DatasetDefinition class

Definition

Defines a series of steps that specify how to read and transform data in a Dataset.

A Dataset registered in an Azure Machine Learning workspace can have multiple definitions, each created by calling update_definition(definition, definition_update_message). Each definition has an unique identifier. The current definition is the latest one created.

For unregistered Datasets, only one definition exists.

Dataset definitions support all the transformations listed for the Dataflow class: see http://aka.ms/azureml/howto/transformdata. To learn more about Dataset Definitions, go to https://aka.ms/azureml/howto/versiondata.

DatasetDefinition(workspace=None, dataset_id=None, version_id=None, dataflow=None, dataflow_json=None, notes=None, etag=None, created_time=None, modified_time=None, state=None, deprecated_by_dataset_id=None, deprecated_by_definition_version=None, data_path=None, dataset=None, file_type='Unknown')
Inheritance
builtins.object
azureml.dataprep.api.dataflow.Dataflow
DatasetDefinition

Methods

archive()

Archive the dataset definition.

create_snapshot(snapshot_name, compute_target=None, create_data_snapshot=False, target_datastore=None)

Create a snapshot of the registered Dataset.

deprecate(deprecate_by_dataset_id, deprecated_by_definition_version=None)

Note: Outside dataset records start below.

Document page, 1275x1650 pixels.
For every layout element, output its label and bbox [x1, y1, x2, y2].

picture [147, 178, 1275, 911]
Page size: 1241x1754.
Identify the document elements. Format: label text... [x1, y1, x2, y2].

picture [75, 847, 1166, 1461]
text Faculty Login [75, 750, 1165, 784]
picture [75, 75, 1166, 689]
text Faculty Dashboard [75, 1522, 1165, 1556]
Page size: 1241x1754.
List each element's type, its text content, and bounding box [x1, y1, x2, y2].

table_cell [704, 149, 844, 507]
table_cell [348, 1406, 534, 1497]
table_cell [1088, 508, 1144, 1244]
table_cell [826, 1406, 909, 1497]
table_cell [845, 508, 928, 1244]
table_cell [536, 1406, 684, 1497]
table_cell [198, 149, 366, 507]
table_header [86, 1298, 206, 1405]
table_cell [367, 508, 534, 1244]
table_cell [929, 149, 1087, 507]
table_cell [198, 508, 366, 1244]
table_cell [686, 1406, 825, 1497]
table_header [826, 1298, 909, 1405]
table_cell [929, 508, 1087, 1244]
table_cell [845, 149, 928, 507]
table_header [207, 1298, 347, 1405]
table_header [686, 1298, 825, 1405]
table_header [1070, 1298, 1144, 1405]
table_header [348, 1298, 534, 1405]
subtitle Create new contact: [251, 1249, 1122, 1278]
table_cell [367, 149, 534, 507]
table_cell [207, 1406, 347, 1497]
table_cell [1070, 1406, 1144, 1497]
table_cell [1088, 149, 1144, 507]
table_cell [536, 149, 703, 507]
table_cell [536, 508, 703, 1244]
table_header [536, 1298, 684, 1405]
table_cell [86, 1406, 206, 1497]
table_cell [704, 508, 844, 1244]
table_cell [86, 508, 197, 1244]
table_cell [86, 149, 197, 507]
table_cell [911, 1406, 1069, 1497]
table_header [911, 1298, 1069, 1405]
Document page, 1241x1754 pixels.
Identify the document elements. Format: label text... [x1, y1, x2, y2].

Deprecate the Dataset, with a pointer to the new Dataset.

reactivate()

Reactivate the dataset definition.

Works on dataset definitions that have been deprecated or archived.

to_pandas_dataframe()

Create a Pandas dataframe by executing the transformation pipeline defined by this dataset definition.

to_spark_dataframe()

Create a Spark DataFrame that can execute the transformation pipeline defined by this Dataflow.

archive()

Archive the dataset definition.

archive()

Returns

None.

Return type

Remarks

After archival, any attempt to retrieve the dataset will result in an error. If archived by accident, use reactivate() to activate it.

create_snapshot(snapshot_name, compute_target=None, create_data_snapshot=False, target_datastore=None)

Create a snapshot of the registered Dataset.

create_snapshot(snapshot_name, compute_target=None, create_data_snapshot=False, target_datastore=None)

Parameters

snapshot_name
str

The snapshot name. Snapshot names should be unique within a Dataset.

compute_target
ComputeTarget or str, optional

The compute target to perform the snapshot profile creation. If omitted, the local compute is used.

default value: None
create_data_snapshot
bool, optional

If True, a materialized copy of the data will be created.

default value: False
target_datastore
AbstractAzureStorageDatastore or str, optional

The target datastore where to save snapshot. If omitted, the snapshot will be created in the default storage of the workspace.

default value: None

Returns

A DatasetSnapshot object.

Return type

Remarks

Snapshots capture point in time summary statistics of the underlying data and an optional copy of the data itself. To learn more about creating snapshots, go to https://aka.ms/azureml/howto/createsnapshots.

deprecate(deprecate_by_dataset_id, deprecated_by_definition_version=None)

Deprecate the Dataset, with a pointer to the new Dataset.

deprecate(deprecate_by_dataset_id, deprecated_by_definition_version=None)

Parameters

deprecate_by_dataset_id
uuid

The dataset ID which is responsible for the deprecation of current dataset.

deprecated_by_definition_version
str

The dataset definition version which is responsible for the deprecation of current dataset definition.

default value: None

Returns

None.

Return type

Remarks

Deprecated dataset definitions will log warnings when they are consumed. To completely block a dataset definition from being consumed, archive it.

If a dataset definition is deprecated by accident, use reactivate() to activate it.

reactivate()

Reactivate the dataset definition.

Works on dataset definitions that have been deprecated or archived.

reactivate()

Returns

None.

Return type

to_pandas_dataframe()

Create a Pandas dataframe by executing the transformation pipeline defined by this dataset definition.

to_pandas_dataframe()

Returns

A Pandas DataFrame.

Return type

Remarks

Return a Pandas DataFrame fully materialized in memory.

to_spark_dataframe()

Create a Spark DataFrame that can execute the transformation pipeline defined by this Dataflow.

to_spark_dataframe()

Returns

A Spark DataFrame.

Return type

Remarks

The Spark Dataframe returned is only an execution plan and does not actually contain any data, as Spark Dataframes are lazily evaluated.